Sommerkonzert im Geo-Zentrum

Eine schöne Tradition setzt sich fort: Viola Schweinfurter und Solisten aus großen deutschen Orchestern und dem Festspielorchester Bayreuth geben am Sonntag, 26. Juli, um 19 Uhr im Geo-Zentrum an der KTB wieder ein Sommerkonzert.

Windischeschenbach. In der Umweltstation Geo-Zentrum erfreut das von der bekannten Flötistin Viola Schweinfurter aus Bärnau zusammengestellte Quartett mit einem interessanten Programm aus Stücken des 18. und frühen 19. Jahrhunderts. Neben Schweinfurter an der Flöte kommen die beiden Mitglieder des Philharmonischen Orchesters des Landestheaters Coburg, Veronika Patterer (Viola) und Michael Gareis (Violoncello), in die Oberpfalz. Das Quartett vervollständigt Artur F. Wendt (Violine), der bis zum vor kurzem erfolgten Eintritt in den Ruhestand dem Philharmonischen Staatsorchester Mainz und dem Festspielorchester Bayreuth angehörte.

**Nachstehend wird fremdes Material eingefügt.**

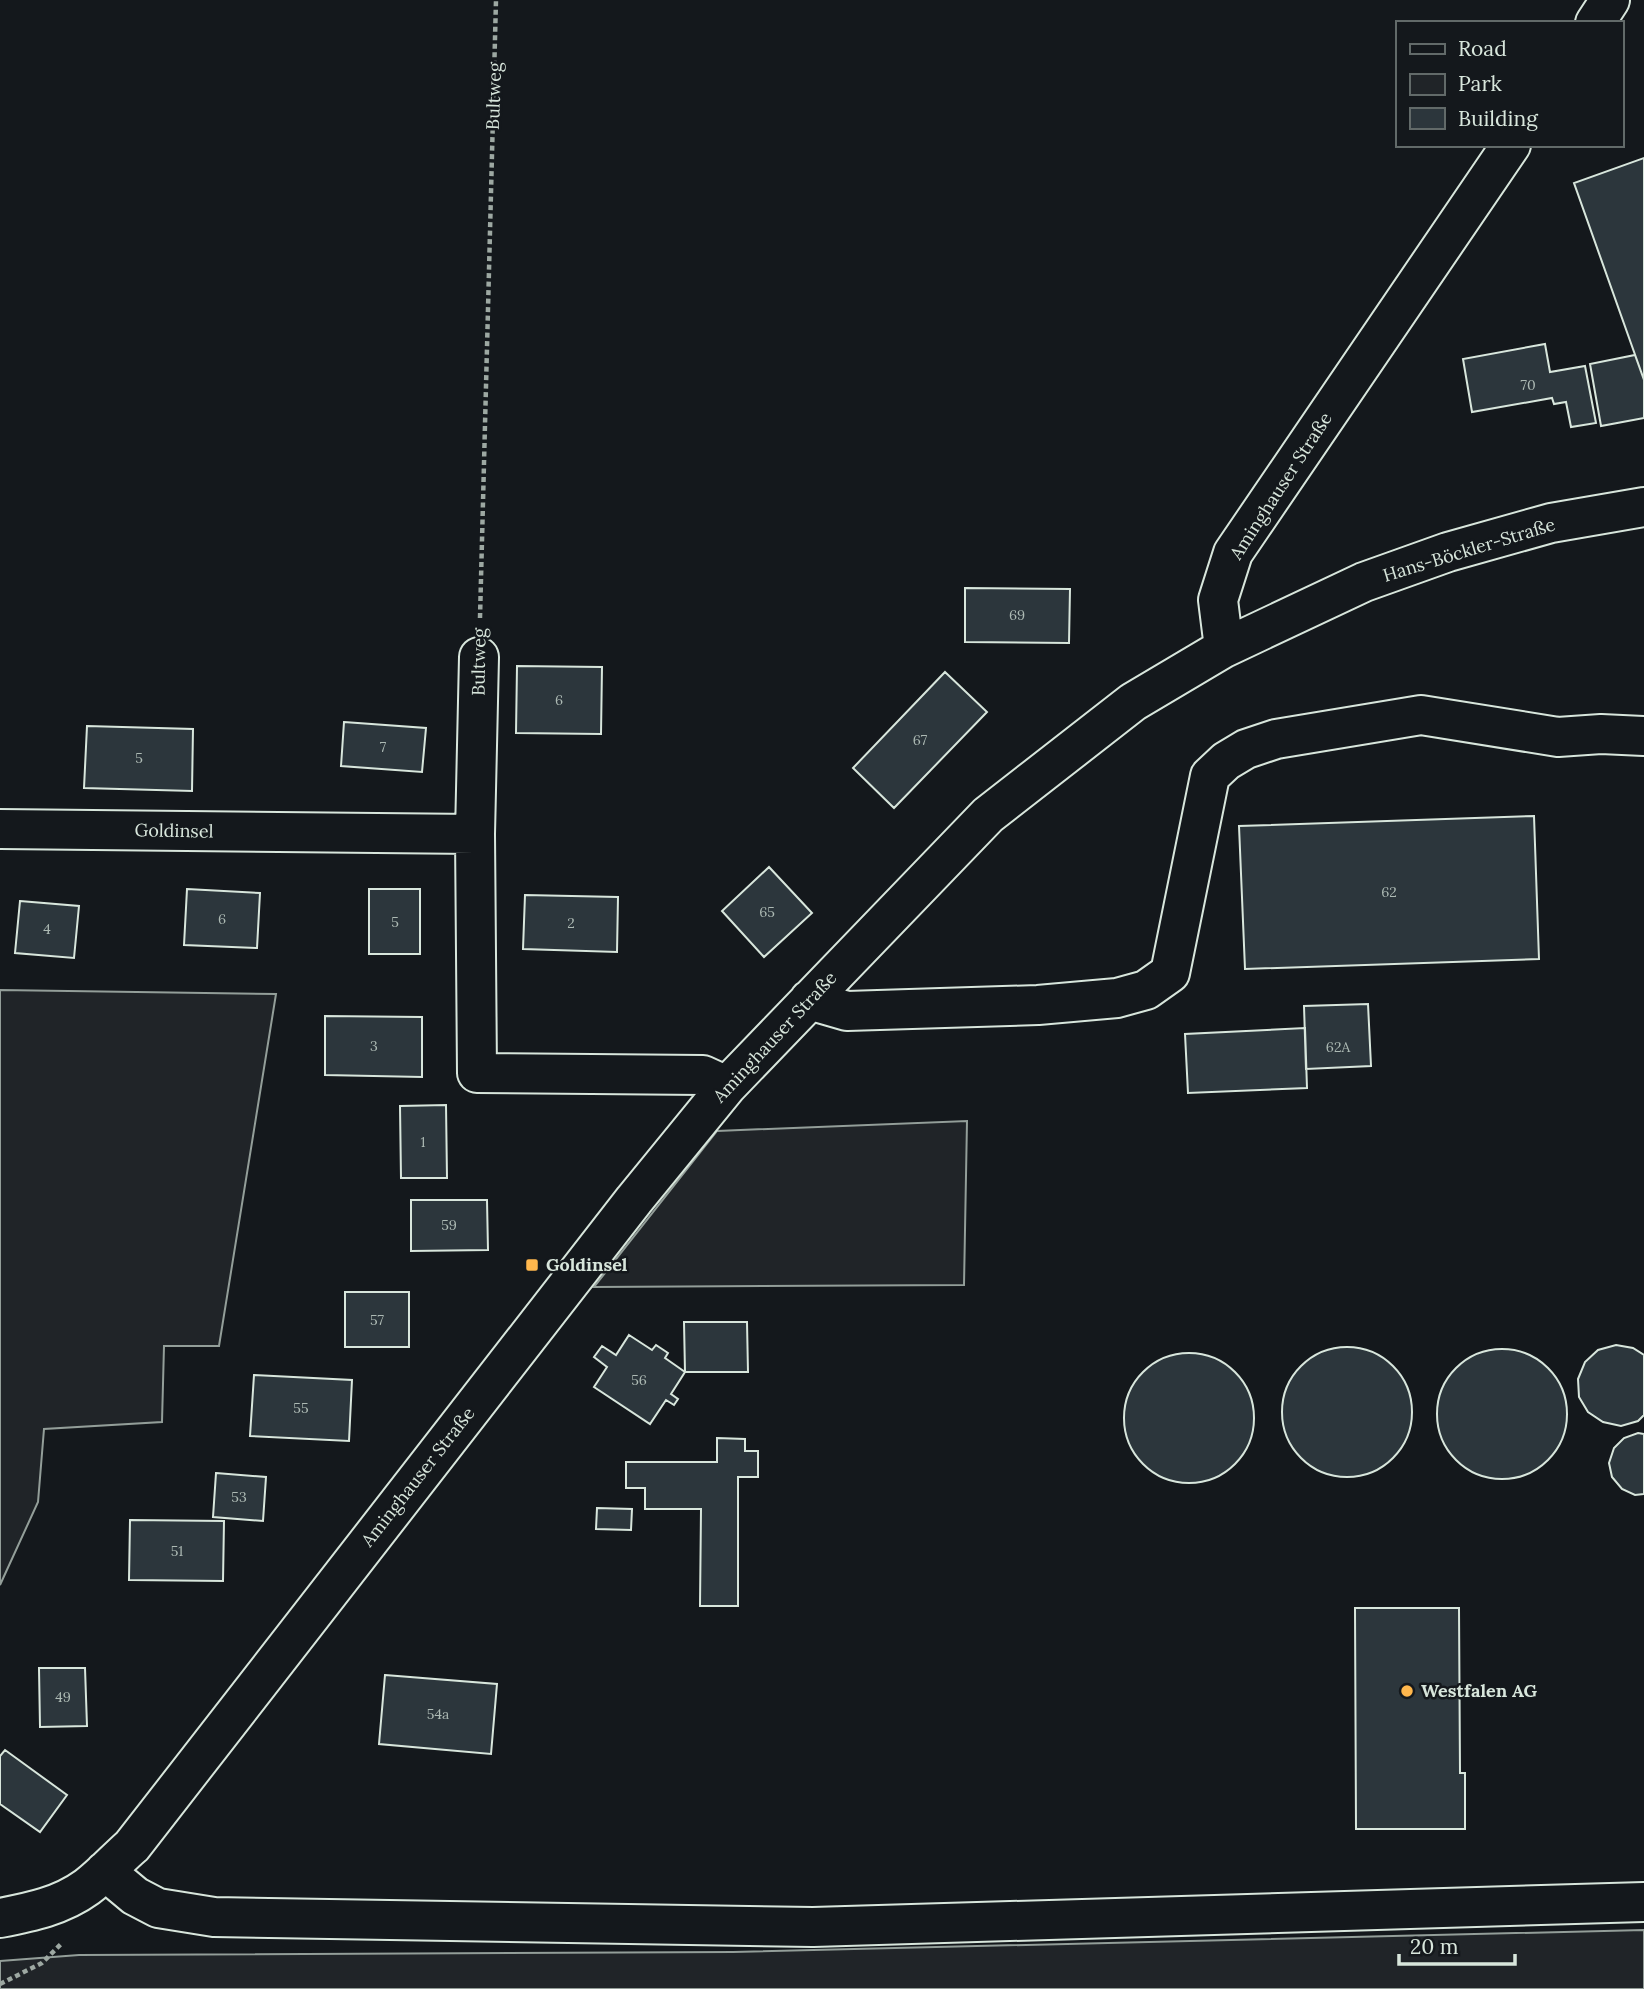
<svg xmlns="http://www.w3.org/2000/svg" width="1644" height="1989" viewBox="0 0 1644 1989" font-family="Lora,serif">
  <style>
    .green { fill: #202428; stroke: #939e99; stroke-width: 2 }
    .building { fill: #2c363c; stroke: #d8e6dc; stroke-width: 2 }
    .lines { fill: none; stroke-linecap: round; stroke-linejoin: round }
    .minor-casing { stroke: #d8e6dc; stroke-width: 42 }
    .path { stroke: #9da8a2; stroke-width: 4.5; stroke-dasharray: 5 3.5; stroke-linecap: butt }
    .minor { stroke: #14181c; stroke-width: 38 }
    .poi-dot { fill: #ffb74d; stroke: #14181c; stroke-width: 2.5 }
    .labels { text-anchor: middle; stroke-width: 5; stroke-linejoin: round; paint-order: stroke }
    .number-label { font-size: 14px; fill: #adbab4 }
    .street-label { font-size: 18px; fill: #d8e6dc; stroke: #14181c }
    .poi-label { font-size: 18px; font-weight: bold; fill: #d8e6dc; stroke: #14181c; text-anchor: start }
  </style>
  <rect width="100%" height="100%" fill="#14181c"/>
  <path class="green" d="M 0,990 L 276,994 L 219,1346 L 164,1346 L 162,1422 L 44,1429 L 38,1502 L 0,1585 Z
    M 967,1121 L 964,1285 L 594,1287 L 717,1131 Z
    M 1644,1930 L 1644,1989 L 0,1989 L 0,1961 L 79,1955 L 733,1952 Z"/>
  <path class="building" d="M 1644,158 L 1644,380 L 1574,183 Z
    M 1545,344 L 1550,372 L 1585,366 L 1596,423 L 1571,427 L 1566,402 L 1554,404 L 1552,398 L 1472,412 L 1463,359 Z
    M 1635,355 L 1644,380 L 1644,418 L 1601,426 L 1590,364 Z
    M 965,588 L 1070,589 L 1069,643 L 965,642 Z
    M 517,666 L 602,667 L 601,734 L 516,733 Z
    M 945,672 L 987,712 L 894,808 L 853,768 Z
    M 344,722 L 426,728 L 422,772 L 341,766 Z
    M 87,726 L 193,729 L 192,791 L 84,788 Z
    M 1534,816 L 1539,959 L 1245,969 L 1239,826 Z
    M 769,867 L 812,913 L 764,957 L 722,911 Z
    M 187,889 L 260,893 L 257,948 L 184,945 Z
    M 369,889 L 420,889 L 420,954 L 369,954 Z
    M 525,895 L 618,897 L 617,952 L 523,949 Z
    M 20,901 L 79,906 L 74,958 L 15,953 Z
    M 1368,1004 L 1371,1066 L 1306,1069 L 1304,1006 Z
    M 325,1016 L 422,1017 L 422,1077 L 325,1075 Z
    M 1305,1028 L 1307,1088 L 1188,1093 L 1185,1034 Z
    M 446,1105 L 447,1178 L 401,1178 L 400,1106 Z
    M 411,1200 L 487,1200 L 488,1250 L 411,1251 Z
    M 345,1292 L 409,1292 L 409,1347 L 345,1347 Z
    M 684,1322 L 747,1322 L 748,1372 L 685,1372 Z
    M 629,1335 L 652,1350 L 656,1345 L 668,1353 L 665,1358 L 685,1372 L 671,1394 L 678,1399 L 674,1405 L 666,1400 L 650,1424 L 594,1387 L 607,1367 L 594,1357 L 602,1346 L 616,1355 Z
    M 1616,1345 L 1633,1348 L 1644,1355 L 1644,1415 L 1638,1421 L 1621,1426 L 1603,1422 L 1588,1412 L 1579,1397 L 1578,1379 L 1585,1362 L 1598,1350 Z
    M1282 1412a65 65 0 1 1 130 0a65 65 0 1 1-130 0Z
    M1437 1414a65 65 0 1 1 130 0a65 65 0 1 1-130 0Z
    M1124 1418a65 65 0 1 1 130 0a65 65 0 1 1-130 0Z
    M 254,1375 L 352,1380 L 349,1441 L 250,1436 Z
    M 1638,1433 L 1644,1434 L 1644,1494 L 1635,1495 L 1622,1489 L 1612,1477 L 1609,1463 L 1614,1448 L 1624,1438 Z
    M 717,1438 L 745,1439 L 745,1451 L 758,1451 L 758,1477 L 738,1477 L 738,1606 L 700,1606 L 701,1509 L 645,1509 L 645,1488 L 626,1488 L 626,1462 L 717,1462 Z
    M 216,1473 L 266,1477 L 263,1521 L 213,1517 Z
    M 597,1508 L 632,1509 L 631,1530 L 596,1529 Z
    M 130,1520 L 224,1521 L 223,1581 L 129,1580 Z
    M 1355,1608 L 1459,1608 L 1460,1773 L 1465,1773 L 1465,1829 L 1356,1829 Z
    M 39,1668 L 85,1668 L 87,1726 L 40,1727 Z
    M 385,1675 L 497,1684 L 491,1754 L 379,1744 Z
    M 5,1750 L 67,1795 L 40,1832 L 0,1804 L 0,1756 Z"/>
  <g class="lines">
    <g class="minor-casing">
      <path id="minor" d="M 1595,23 L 1610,0
        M 1224,648 L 1218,600 L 1233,553 L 1511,145
        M 479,657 L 475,834 L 477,1073 L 703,1075 L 727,1086
        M 0,829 L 475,834
        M 809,1000 L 847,1011 L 1038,1005 L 1117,998 L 1146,990 L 1170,973 L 1210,776 L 1226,761 L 1246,749 L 1276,739 L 1421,715 L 1558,737 L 1601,734 L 1644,736
        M 105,1871 L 135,1896 L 158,1908 L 214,1917 L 813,1927 L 1644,1902
        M 0,1918 C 31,1912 61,1906 87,1887 C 103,1875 117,1859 132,1846 L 634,1200 L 727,1086 L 988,815 L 1133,702 L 1224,648 L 1364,582 L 1448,552 L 1551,523 L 1644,507"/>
    </g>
    <path class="path" d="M 480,618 L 496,0
      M 0,1984 L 42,1963 L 62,1943"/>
    <use href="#minor" class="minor"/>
  </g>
  <g class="poi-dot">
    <rect x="525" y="1258" width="14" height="14" rx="3.5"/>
    <circle cx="1407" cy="1691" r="7"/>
  </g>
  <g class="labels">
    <g class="number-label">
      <text x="1528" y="390">70</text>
      <text x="1017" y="620">69</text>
      <text x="559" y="705">6</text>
      <text x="920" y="745">67</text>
      <text x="383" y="752">7</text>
      <text x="139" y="763">5</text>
      <text x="1389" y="897">62</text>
      <text x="767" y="917">65</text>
      <text x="222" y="924">6</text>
      <text x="395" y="927">5</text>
      <text x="571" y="928">2</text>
      <text x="47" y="934">4</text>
      <text x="374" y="1051">3</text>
      <text x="1338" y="1052">62A</text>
      <text x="423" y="1147">1</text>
      <text x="449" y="1230">59</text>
      <text x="377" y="1325">57</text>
      <text x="639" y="1385">56</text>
      <text x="301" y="1413">55</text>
      <text x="239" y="1502">53</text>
      <text x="177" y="1556">51</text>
      <text x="63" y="1702">49</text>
      <text x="438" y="1719">54a</text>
    </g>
    <g class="street-label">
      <text transform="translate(494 96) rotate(-88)" y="6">Bultweg</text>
      <text transform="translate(1281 486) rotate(-57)" y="6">Aminghauser Straße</text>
      <text transform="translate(1469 550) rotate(-17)" y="6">Hans-Böckler-Straße</text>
      <text transform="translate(479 662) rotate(-89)" y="6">Bultweg</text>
      <text transform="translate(174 831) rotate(1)" y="6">Goldinsel</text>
      <text transform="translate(775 1037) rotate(-47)" y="6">Aminghauser Straße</text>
      <text transform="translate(418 1477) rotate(-52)" y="6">Aminghauser Straße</text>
    </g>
    <g class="poi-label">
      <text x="546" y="1271">Goldinsel</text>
      <text x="1421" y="1697">Westfalen AG</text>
    </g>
  </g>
  <rect x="1396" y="21" width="228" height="126" fill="#14181c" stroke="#626a69" stroke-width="2"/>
  <rect x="1410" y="44" width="35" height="10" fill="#14181c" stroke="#626a69" stroke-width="2"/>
  <text x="1458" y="56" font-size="21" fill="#d8e6dc">Road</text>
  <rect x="1410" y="74" width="35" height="21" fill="#202428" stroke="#626a69" stroke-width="2"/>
  <text x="1458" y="91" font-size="21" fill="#d8e6dc">Park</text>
  <rect x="1410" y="108" width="35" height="21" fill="#2c363c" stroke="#626a69" stroke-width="2"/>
  <text x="1458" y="126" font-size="21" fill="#d8e6dc">Building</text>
  <path d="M1399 1954v10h116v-10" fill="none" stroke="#d8e6dc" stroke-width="3.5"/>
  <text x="1410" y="1954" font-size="21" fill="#d8e6dc" stroke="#14181c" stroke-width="5" paint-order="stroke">20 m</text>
</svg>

Das Programm umfasst ansprechende Stücke der Komponisten Ludwig van Beethoven (1770 bis 1827), Johann Christian Bach (1735 bis 1782), Carl Stamitz (1745 bis 1801), Franz Anton Hoffmeister (1754 bis1812) und Joseph Fiala (1748 bis 1816).

Zwischen Dur und Moll

Ohne Ludwig van Beethoven wäre die Wiener Klassik vermutlich nie zu ihrer höchsten stilistischen Entwicklung geführt worden. Seine Kammermusik wird in der Musikwelt als völlig gleichrangig mit seinen berühmten sinfonischen Werken und den Klaviersonaten eingestuft. Von den nachfolgenden Komponisten wurde sie zum Vorbild genommen. Im Geo-Zentrum kommt eines seiner 16 Streichquartette zur Aufführung, in dem die plötzlichen Wechsel zwischen Dur und Moll klar die Tonsprache Beethovens erkennen lassen. Johann Christian, der jüngste Sohn von Johann Sebastian Bach, brillierte in seiner Zeit mit einer schwungvoll-eleganten Melodik und begründete mit seinem "singenden Allegro" das Markenzeichen des galanten Stils. Diese flüssige und fein geschliffene Schreibweise ist auch in seiner Kammermusik stets präsent, wovon eines seiner raffinierten Flötenquartette erklingen wird.

Mozart überzeugt

Der böhmische Oboist und Cellist Joseph Fiala steuert ein Duo für Flöte und Cello bei. Über seine Stücke äußerte Mozart: "Ich muss sagen, dass sie recht hübsch sind. Er hat gute Gedanken." Zwei Trios von Carl Stamitz, damals Violinist in der berühmten Mannheimer Hofkapelle des späten 18. Jahrhunderts, und von Franz Anton Hoffmeister, einem der bemerkenswertesten Komponisten seiner Zeit, der ganz nebenbei auch als Verleger von Beethovens berühmter Sonate Pathetique in Erscheinung trat, runden den Kammermusikabend ab.